# Written tasks
a: In the effects library explanation, reproduce everything from "The weave logic" down to "and more re-usable.", renaming "weave logic" to "coordination logic".
b: Name every action type constant that appears in the effects library explanation.
c: According to the effects library explanation, what does the effects library act like when placed in front of the reducer?

# Text passage
The topic is too wide. It will be like a tutorial. I will give it a try anyway. In a normal case, you will have an action, reducer and a store. Actions are dispatched by the store, which is subscribed to by the reducer. Then the reducer acts on the action, and forms a new state. In examples, all states are at the frontend, but in a real app, it needs to call backend DB or MQ, etc, these calls have side effects. The framework used to factor out these effects into a common place.
Let's say you save a Person Record to your database, action: Action = {type: SAVE_PERSON, payload: person}. Normally your component won't directly call this.store.dispatch( {type: SAVE_PERSON, payload: person} ) to have the reducer call the HTTP service, instead it will call this.personService.save(person).subscribe( res => this.store.dispatch({type: SAVE_PERSON_OK, payload: res.json}) ). The component logic will get more complicated when adding real life error handling. To avoid this, it will be nice to just call
this.store.dispatch( {type: SAVE_PERSON, payload: person} ) from your component.
That is what the effects library is for. It acts like a JEE servlet filter in front of reducer. It matches the ACTION type (filter can match urls in java world) and then acts on it, and finally returns a different action, or no action, or multiple actions. Then the reducer responds to the output actions of effects.
To continue the previous example, with the effects library:
@Effects() savePerson$ = this.stateUpdates$.whenAction(SAVE_PERSON)
.map<Person>(toPayload)
.switchMap( person => this.personService.save(person) )
.map( res => {type: SAVE_PERSON_OK, payload: res.json} )
.catch( e => {type: SAVE_PERSON_ERR, payload: err} )
The weave logic is centralised into all Effects and Reducers classes. It can easily grow more complicated, and at the same time this design makes other parts much simpler and more re-usable.
For example if the UI has auto saving plus manually saving, to avoid unnecessary saves, UI auto save part can just be triggered by timer and manual part can be triggered by user click. Both would dispatch a SAVE_CLIENT action. The effects interceptor can be:
@Effects() savePerson$ = this.stateUpdates$.whenAction(SAVE_PERSON)
.debounce(300).map<Person>(toPayload)
.distinctUntilChanged(...)
.switchMap( see above )
// at least 300 milliseconds and changed to make a save, otherwise no save
The call
...switchMap( person => this.personService.save(person) )
.map( res => {type: SAVE_PERSON_OK, payload: res.json} )

Items listed in a dataset
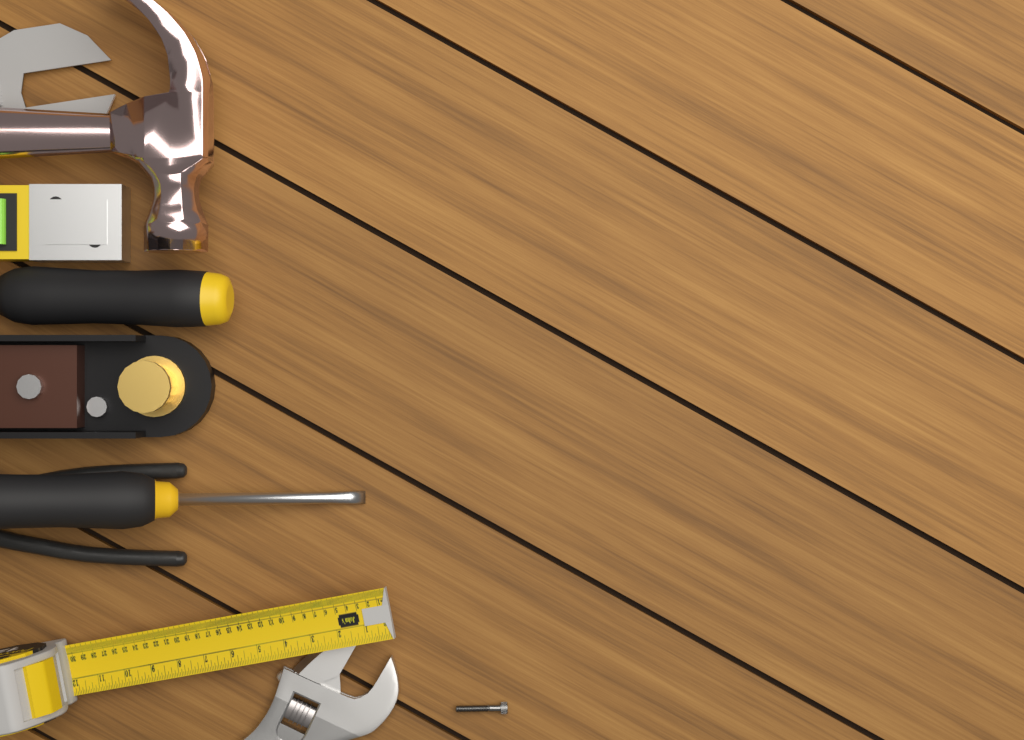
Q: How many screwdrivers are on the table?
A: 2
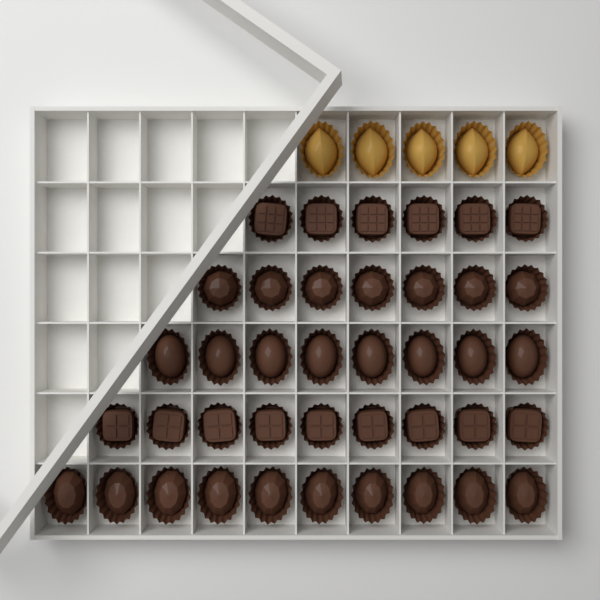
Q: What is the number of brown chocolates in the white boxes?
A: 40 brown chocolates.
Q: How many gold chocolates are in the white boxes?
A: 5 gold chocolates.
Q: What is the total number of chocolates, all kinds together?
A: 45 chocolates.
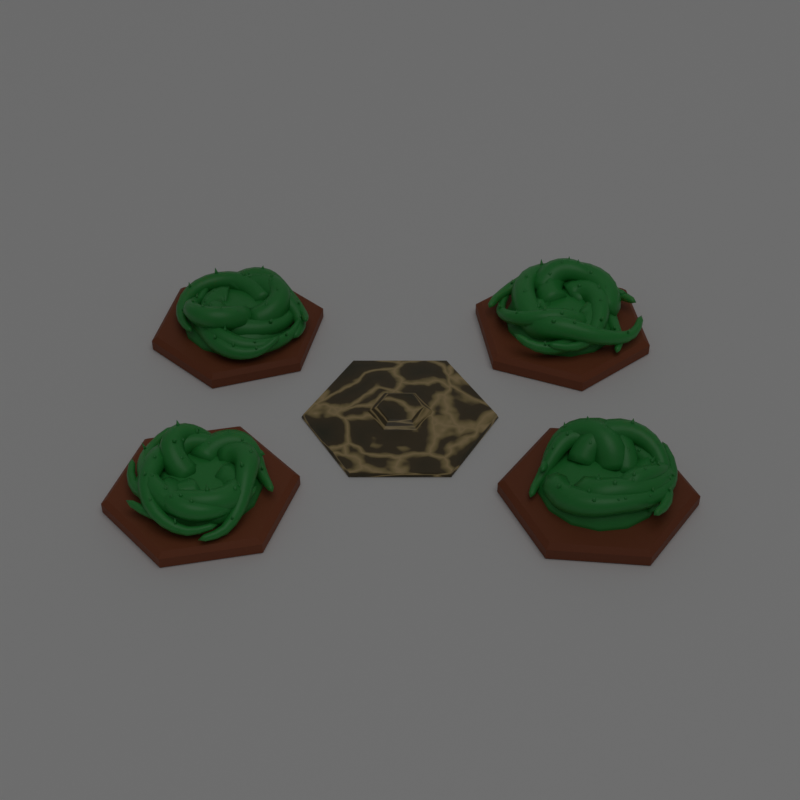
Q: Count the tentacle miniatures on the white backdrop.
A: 4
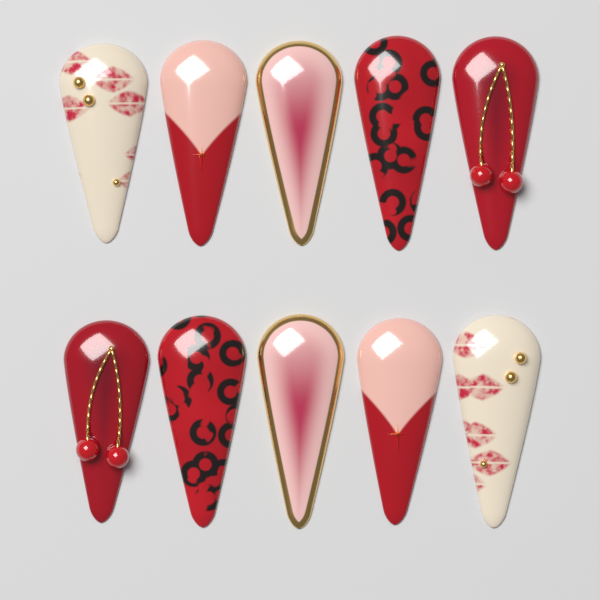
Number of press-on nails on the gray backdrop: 10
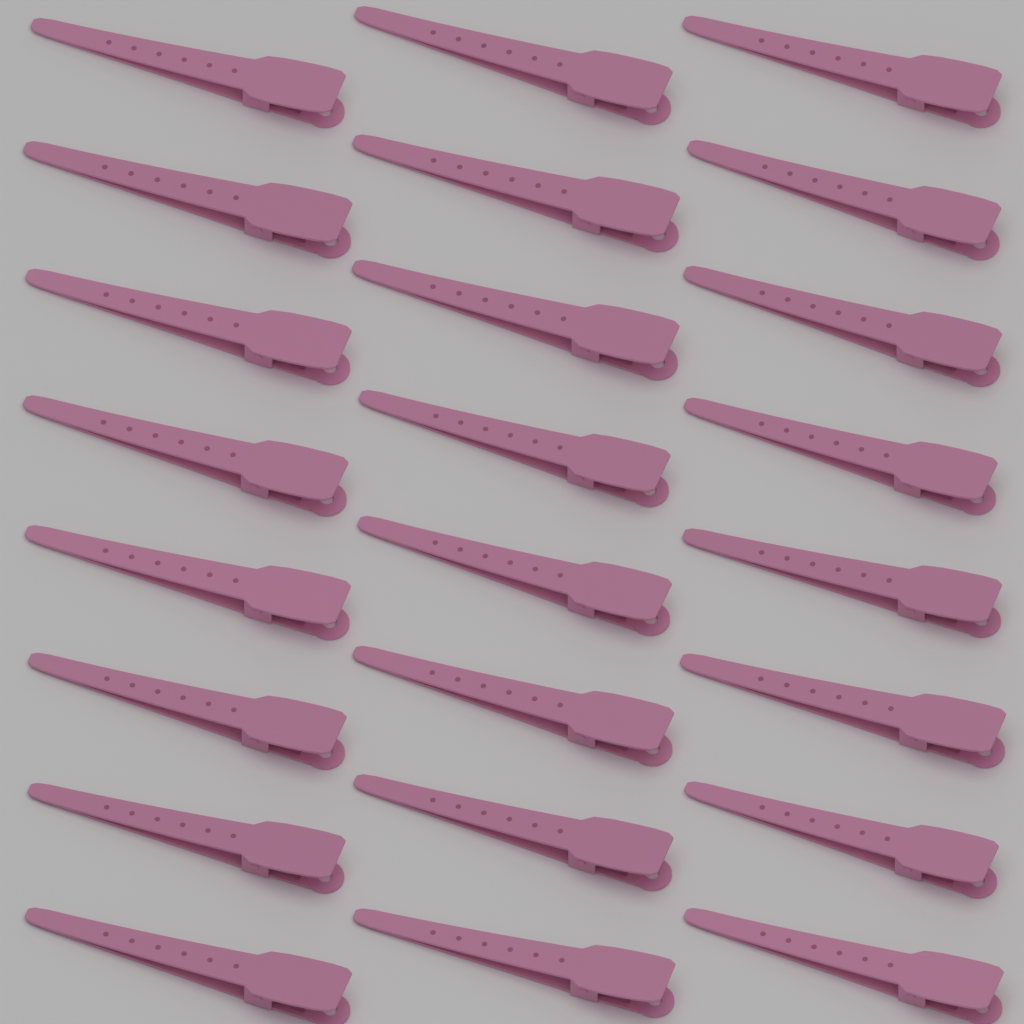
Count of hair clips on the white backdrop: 24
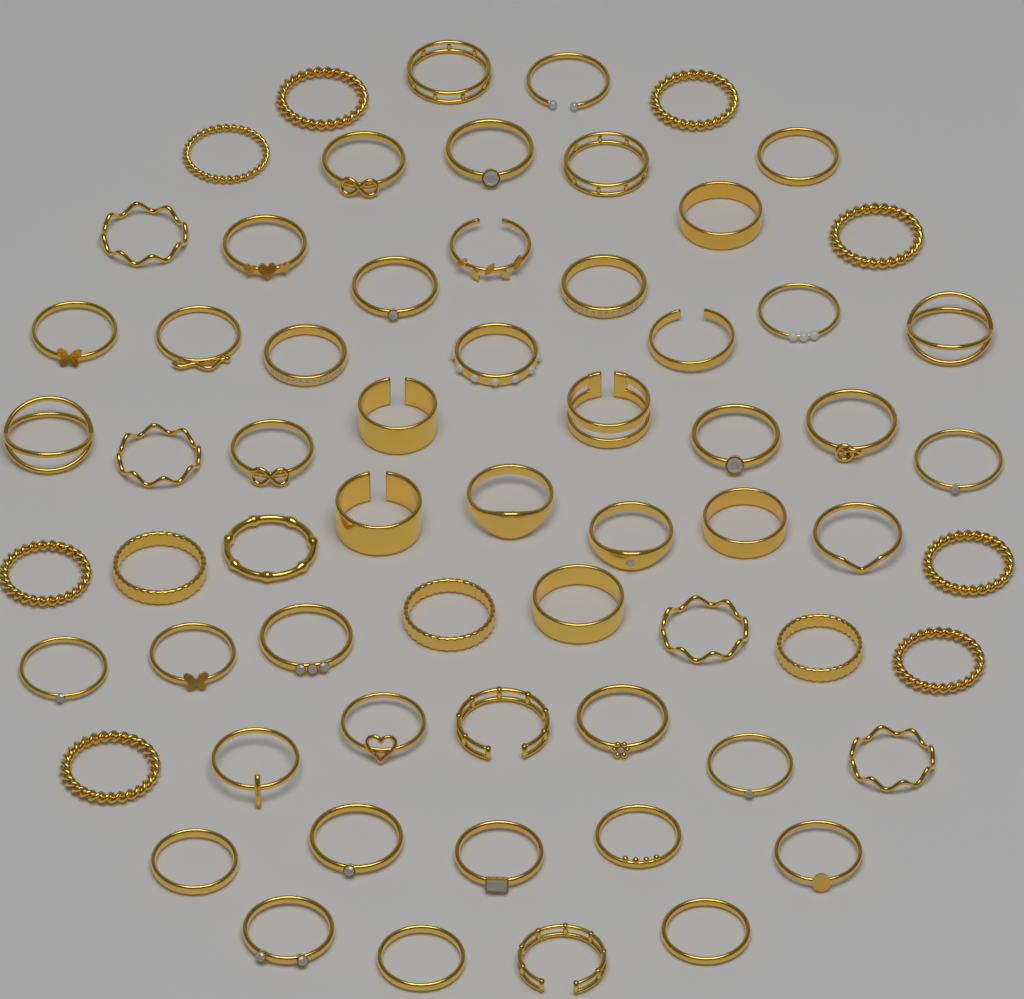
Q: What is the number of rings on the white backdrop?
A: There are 64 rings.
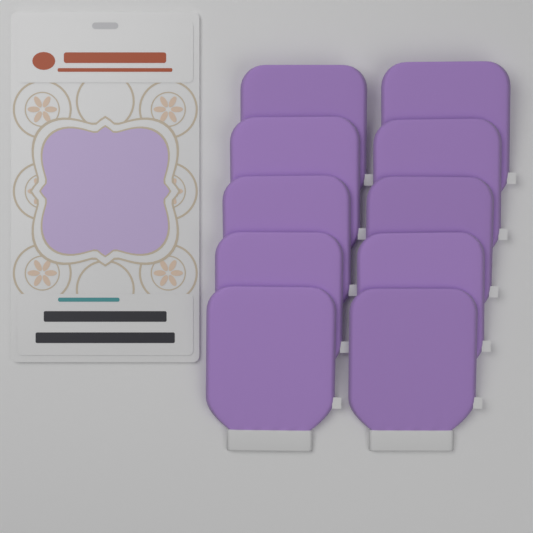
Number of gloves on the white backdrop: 10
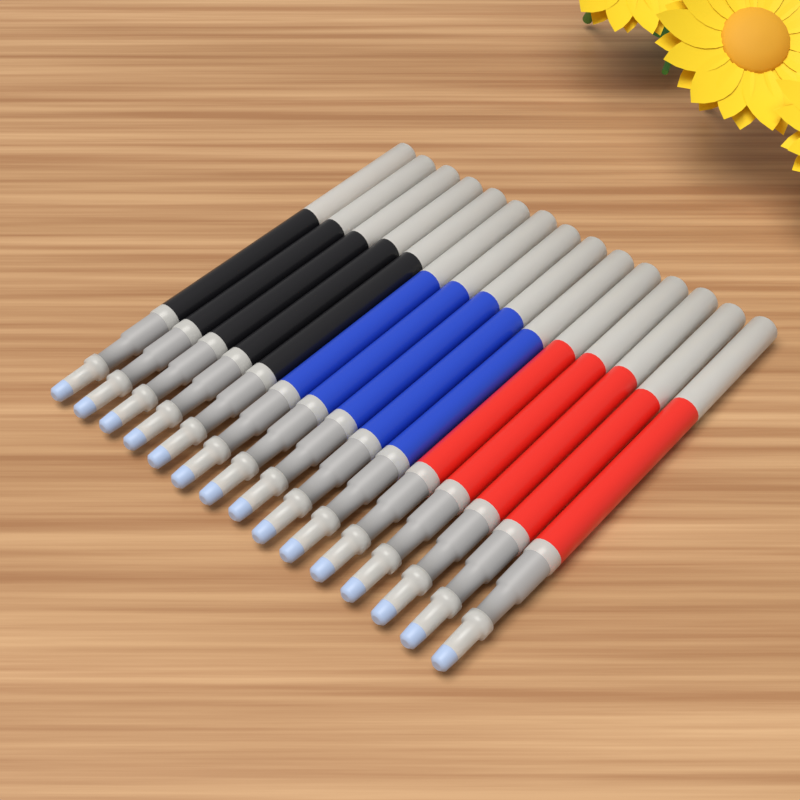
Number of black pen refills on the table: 5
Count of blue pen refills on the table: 5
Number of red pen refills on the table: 5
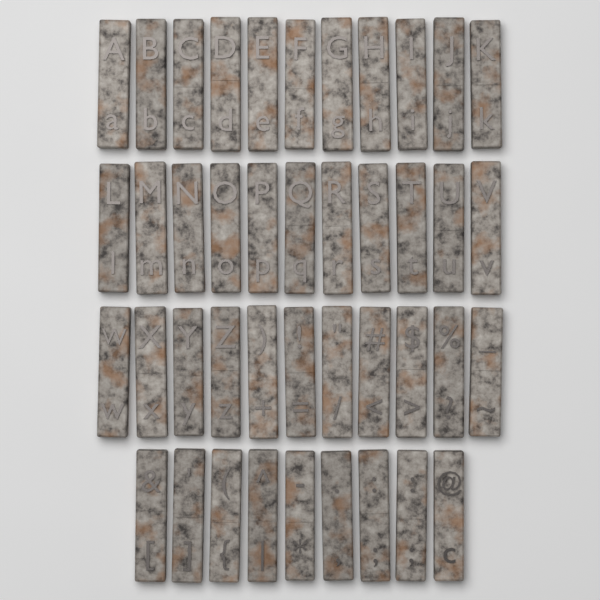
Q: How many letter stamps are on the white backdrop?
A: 42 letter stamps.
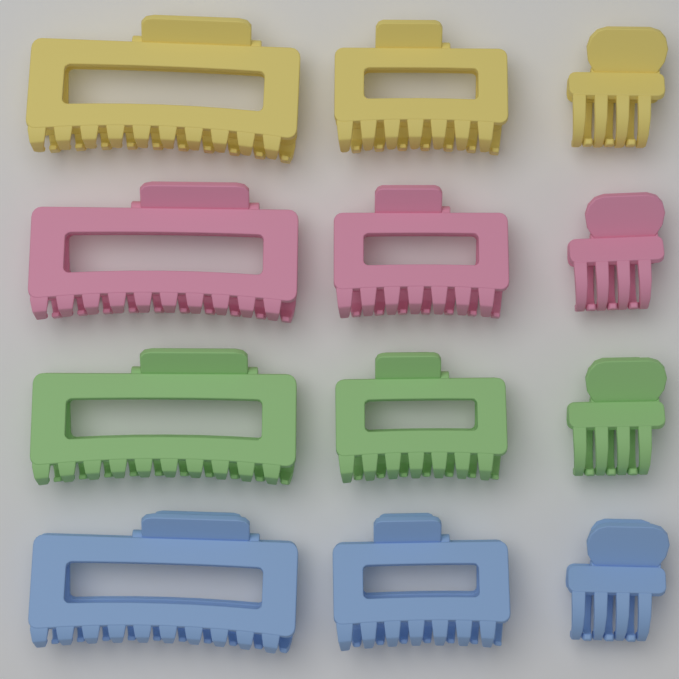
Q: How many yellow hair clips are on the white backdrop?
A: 3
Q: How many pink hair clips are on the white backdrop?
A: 3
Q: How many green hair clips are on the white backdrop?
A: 3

# Answers per task
a:
The coordination logic is centralised into all Effects and Reducers classes. It can easily grow more complicated, and at the same time this design makes other parts much simpler and more re-usable.

b: SAVE_PERSON, SAVE_PERSON_OK, SAVE_PERSON_ERR, SAVE_CLIENT

c: A JEE servlet filter.